L’action sur les inégalités territoriales
Les pouvoirs publics ciblent aussi certaines zones où les inégalités sont particulièrement marquées. Cela passe par des dispositifs comme les zones d’éducation prioritaire (ZEP, REP, REP+), les quartiers prioritaires de la politique de la ville, ou les aides aux zones rurales. Ces politiques visent à compenser les handicaps d’origine géographique (isolement, pauvreté, sous-investissement public).
Exemple : Les établissements en REP bénéficient d’un taux d’encadrement plus favorable et de moyens pédagogiques spécifiques. Toutefois, l’efficacité de ces dispositifs est débattue : certains travaux soulignent des résultats mitigés en termes de réduction des écarts de réussite scolaire.
À retenir
Les services publics et les politiques territoriales sont des outils de redistribution en nature. Ils visent à garantir l’égalité d’accès aux droits fondamentaux, même si leur efficacité varie selon les contextes.

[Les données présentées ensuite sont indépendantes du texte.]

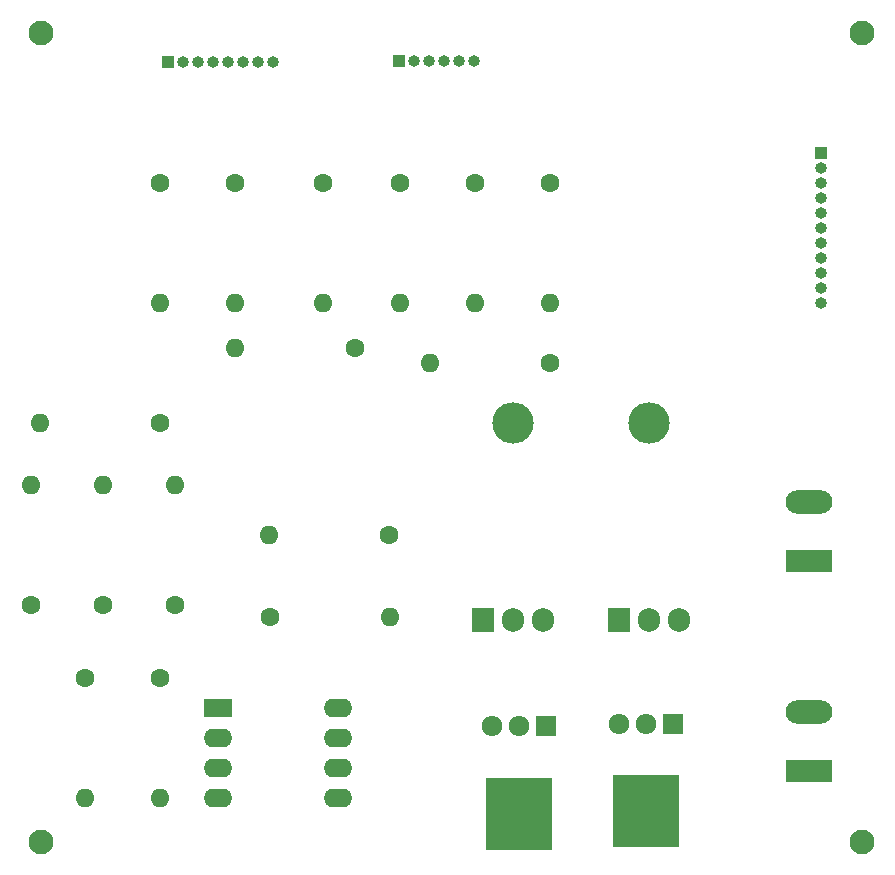
<source format=gbr>
%TF.GenerationSoftware,KiCad,Pcbnew,(6.0.4)*%
%TF.CreationDate,2022-04-12T10:07:42+02:00*%
%TF.ProjectId,Antenna-controller,416e7465-6e6e-4612-9d63-6f6e74726f6c,rev?*%
%TF.SameCoordinates,Original*%
%TF.FileFunction,Soldermask,Top*%
%TF.FilePolarity,Negative*%
%FSLAX46Y46*%
G04 Gerber Fmt 4.6, Leading zero omitted, Abs format (unit mm)*
G04 Created by KiCad (PCBNEW (6.0.4)) date 2022-04-12 10:07:42*
%MOMM*%
%LPD*%
G01*
G04 APERTURE LIST*
%ADD10C,1.600000*%
%ADD11O,1.600000X1.600000*%
%ADD12O,3.500000X3.500000*%
%ADD13R,1.905000X2.000000*%
%ADD14O,1.905000X2.000000*%
%ADD15R,2.400000X1.600000*%
%ADD16O,2.400000X1.600000*%
%ADD17R,3.960000X1.980000*%
%ADD18O,3.960000X1.980000*%
%ADD19R,1.717500X1.800000*%
%ADD20O,1.717500X1.800000*%
%ADD21R,5.700000X6.200000*%
%ADD22C,2.100000*%
%ADD23R,1.000000X1.000000*%
%ADD24O,1.000000X1.000000*%
G04 APERTURE END LIST*
D10*
%TO.C,R12*%
X134620000Y-62230000D03*
D11*
X134620000Y-72390000D03*
%TD*%
D10*
%TO.C,R15*%
X135877846Y-97951737D03*
D11*
X135877846Y-87791737D03*
%TD*%
D12*
%TO.C,Q1*%
X164500000Y-82570000D03*
D13*
X161960000Y-99230000D03*
D14*
X164500000Y-99230000D03*
X167040000Y-99230000D03*
%TD*%
D15*
%TO.C,U1*%
X139517500Y-106690000D03*
D16*
X139517500Y-109230000D03*
X139517500Y-111770000D03*
X139517500Y-114310000D03*
X149677500Y-114310000D03*
X149677500Y-111770000D03*
X149677500Y-109230000D03*
X149677500Y-106690000D03*
%TD*%
D10*
%TO.C,R11*%
X140970000Y-62230000D03*
D11*
X140970000Y-72390000D03*
%TD*%
D17*
%TO.C,M1*%
X189500000Y-112014000D03*
D18*
X189500000Y-107014000D03*
%TD*%
D19*
%TO.C,Q2*%
X167290000Y-108185000D03*
D20*
X165000000Y-108185000D03*
X162710000Y-108185000D03*
D21*
X165000000Y-115618333D03*
%TD*%
D22*
%TO.C,REF\u002A\u002A*%
X124500000Y-49500000D03*
%TD*%
D23*
%TO.C,s-lite1*%
X190575000Y-59690000D03*
D24*
X190575000Y-60960000D03*
X190575000Y-62230000D03*
X190575000Y-63500000D03*
X190575000Y-64770000D03*
X190575000Y-66040000D03*
X190575000Y-67310000D03*
X190575000Y-68580000D03*
X190575000Y-69850000D03*
X190575000Y-71120000D03*
X190575000Y-72390000D03*
%TD*%
D10*
%TO.C,R13*%
X123640039Y-97957977D03*
D11*
X123640039Y-87797977D03*
%TD*%
D10*
%TO.C,R17*%
X151130000Y-76200000D03*
D11*
X140970000Y-76200000D03*
%TD*%
D10*
%TO.C,R1*%
X154000000Y-92000000D03*
D11*
X143840000Y-92000000D03*
%TD*%
D23*
%TO.C,U2*%
X135250000Y-51955000D03*
D24*
X136520000Y-51955000D03*
X137790000Y-51955000D03*
X139060000Y-51955000D03*
X140330000Y-51955000D03*
X141600000Y-51955000D03*
X142870000Y-51955000D03*
X144140000Y-51955000D03*
%TD*%
D10*
%TO.C,R16*%
X167640000Y-77470000D03*
D11*
X157480000Y-77470000D03*
%TD*%
D22*
%TO.C,REF\u002A\u002A*%
X124500000Y-118000000D03*
%TD*%
D10*
%TO.C,R10*%
X167640000Y-62230000D03*
D11*
X167640000Y-72390000D03*
%TD*%
D10*
%TO.C,R14*%
X129787618Y-97951737D03*
D11*
X129787618Y-87791737D03*
%TD*%
D10*
%TO.C,R5*%
X128270000Y-104140000D03*
D11*
X128270000Y-114300000D03*
%TD*%
D22*
%TO.C,REF\u002A\u002A*%
X194000000Y-49500000D03*
%TD*%
D10*
%TO.C,R2*%
X143920000Y-99000000D03*
D11*
X154080000Y-99000000D03*
%TD*%
D10*
%TO.C,R8*%
X154940000Y-62230000D03*
D11*
X154940000Y-72390000D03*
%TD*%
D23*
%TO.C,J2*%
X154825000Y-51925000D03*
D24*
X156095000Y-51925000D03*
X157365000Y-51925000D03*
X158635000Y-51925000D03*
X159905000Y-51925000D03*
X161175000Y-51925000D03*
%TD*%
D10*
%TO.C,R7*%
X148368268Y-62230000D03*
D11*
X148368268Y-72390000D03*
%TD*%
D10*
%TO.C,R18*%
X134620000Y-82550000D03*
D11*
X124460000Y-82550000D03*
%TD*%
D19*
%TO.C,Q4*%
X178000000Y-108000000D03*
D20*
X175710000Y-108000000D03*
X173420000Y-108000000D03*
D21*
X175710000Y-115433333D03*
%TD*%
D12*
%TO.C,Q3*%
X176000000Y-82570000D03*
D13*
X173460000Y-99230000D03*
D14*
X176000000Y-99230000D03*
X178540000Y-99230000D03*
%TD*%
D22*
%TO.C,REF\u002A\u002A*%
X194000000Y-118000000D03*
%TD*%
D10*
%TO.C,R9*%
X161290000Y-62230000D03*
D11*
X161290000Y-72390000D03*
%TD*%
D17*
%TO.C,J1*%
X189500000Y-94265000D03*
D18*
X189500000Y-89265000D03*
%TD*%
D10*
%TO.C,R6*%
X134620000Y-104140000D03*
D11*
X134620000Y-114300000D03*
%TD*%
M02*

</source>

Lutte contre les discriminations : garantir l’égalité réelle
La réduction des inégalités passe aussi par la garantie d’un traitement équitable pour tous. Les discriminations fondées sur le sexe, l’origine, la religion, le handicap ou le lieu de résidence créent des inégalités injustifiées, indépendantes des efforts ou des compétences.
Un cadre légal protecteur
Le principe d’égalité devant la loi est inscrit dans la Constitution française. Des lois successives ont renforcé l’arsenal juridique contre les discriminations dans l’emploi, le logement, l’éducation ou les services. Le Défenseur des droits est chargé d’en assurer la mise en œuvre.
Exemple : Des études de testing montrent qu’à profil égal, un candidat portant un nom à consonance maghrébine ou résidant dans un quartier défavorisé reçoit moins de réponses positives à ses candidatures.

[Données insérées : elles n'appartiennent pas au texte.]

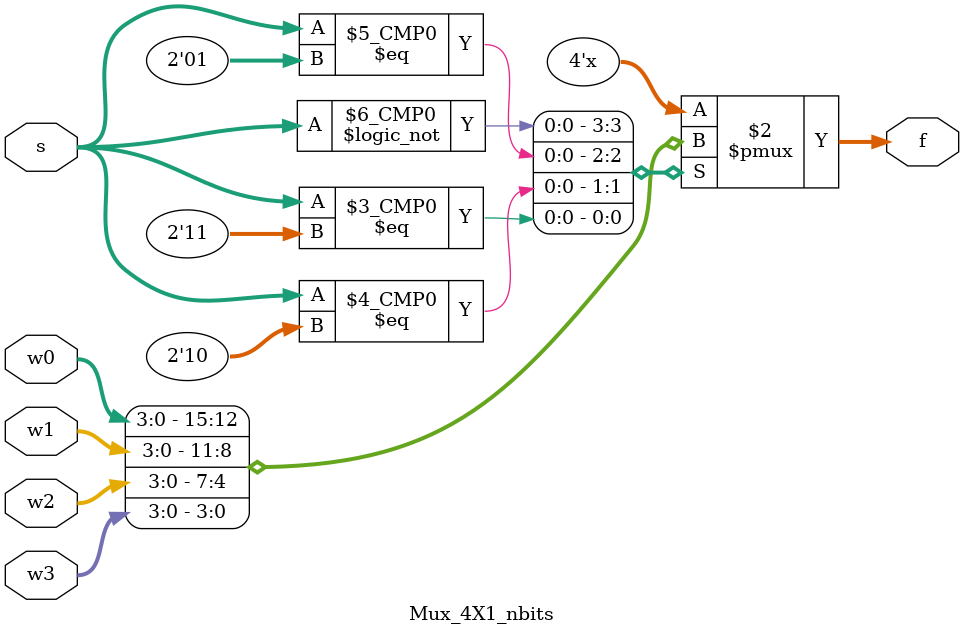
<source format=v>
`timescale 1ns / 1ps


module Mux_4X1_nbits
#(parameter n = 4)(
input [n-1 : 0] w0,w1,w2,w3,
input [1:0] s,
output reg [n-1 : 0]  f 
    );
    always @( w0,w1,w2,w3,s)
    begin
    //f = s[1]? (s[0]? w3 : w2) : (s[0]? w1 : w0);
//    if(s == 2'b00)
//    f = w0;
//    else if(s == 2'b01)
//    f = w1;
//    else if(s == 2'b10)
//    f = w2;
//    else if(s == 2'b11)
//    f = w3;
//    else 
//    f = 'bx;
   case(s)
    
    2'b00 : f = w0;
    2'b01 : f = w1;
    2'b10 : f = w2;
    2'b11 : f = w3;
    default : f = 'bx;
    endcase
    end
endmodule

</source>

Des politiques ciblées pour l’égalité réelle
Pour compenser les inégalités structurelles, les pouvoirs publics peuvent mettre en place des mesures de traitement différencié. Il ne s’agit pas de privilégier certains groupes de manière arbitraire, mais d’instaurer des actions correctrices pour garantir une égalité réelle.

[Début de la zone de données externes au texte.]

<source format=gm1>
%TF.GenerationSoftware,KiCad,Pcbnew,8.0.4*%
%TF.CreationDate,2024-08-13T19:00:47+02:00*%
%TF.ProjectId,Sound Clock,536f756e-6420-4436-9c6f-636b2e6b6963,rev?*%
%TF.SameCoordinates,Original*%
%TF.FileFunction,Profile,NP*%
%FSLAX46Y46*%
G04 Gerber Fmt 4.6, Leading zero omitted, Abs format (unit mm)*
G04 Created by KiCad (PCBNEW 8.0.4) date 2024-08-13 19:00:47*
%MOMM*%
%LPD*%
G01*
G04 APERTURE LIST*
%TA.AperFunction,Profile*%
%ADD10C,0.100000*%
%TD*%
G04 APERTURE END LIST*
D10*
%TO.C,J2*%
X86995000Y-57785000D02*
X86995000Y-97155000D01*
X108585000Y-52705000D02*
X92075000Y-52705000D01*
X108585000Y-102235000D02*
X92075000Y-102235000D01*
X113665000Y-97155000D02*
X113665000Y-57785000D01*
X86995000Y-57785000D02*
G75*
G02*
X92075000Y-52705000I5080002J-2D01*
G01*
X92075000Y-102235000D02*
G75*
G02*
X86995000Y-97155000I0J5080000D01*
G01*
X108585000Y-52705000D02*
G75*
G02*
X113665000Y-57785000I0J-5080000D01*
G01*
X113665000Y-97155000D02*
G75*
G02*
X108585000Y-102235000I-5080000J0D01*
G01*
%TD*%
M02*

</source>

Exemple : Depuis 2001, Sciences Po Paris a mis en place un programme spécifique d’admission pour les élèves issus de lycées situés en zones d’éducation prioritaire. Ces candidats suivent une procédure adaptée, tout en devant satisfaire à des exigences académiques rigoureuses.
À retenir
La lutte contre les discriminations vise à garantir l’égalité de traitement et l’égalité d’accès aux opportunités. Elle repose sur un cadre juridique et sur des politiques volontaristes adaptées aux inégalités structurelles.
Conclusion
Pour lutter contre les inégalités, les pouvoirs publics mobilisent une diversité d’outils : fiscalité progressive, prestations sociales, services publics, politiques territoriales et mesures contre les discriminations.
Ces instruments permettent de réduire les écarts de revenus, mais aussi d’agir sur l’accès aux droits et les conditions de vie. Ils participent à la construction d’une société plus équitable et plus cohésive. Cependant, leur efficacité dépend des choix budgétaires, des modalités de mise en œuvre, et du consentement à la redistribution, qui reste un enjeu central dans les démocraties contemporaines.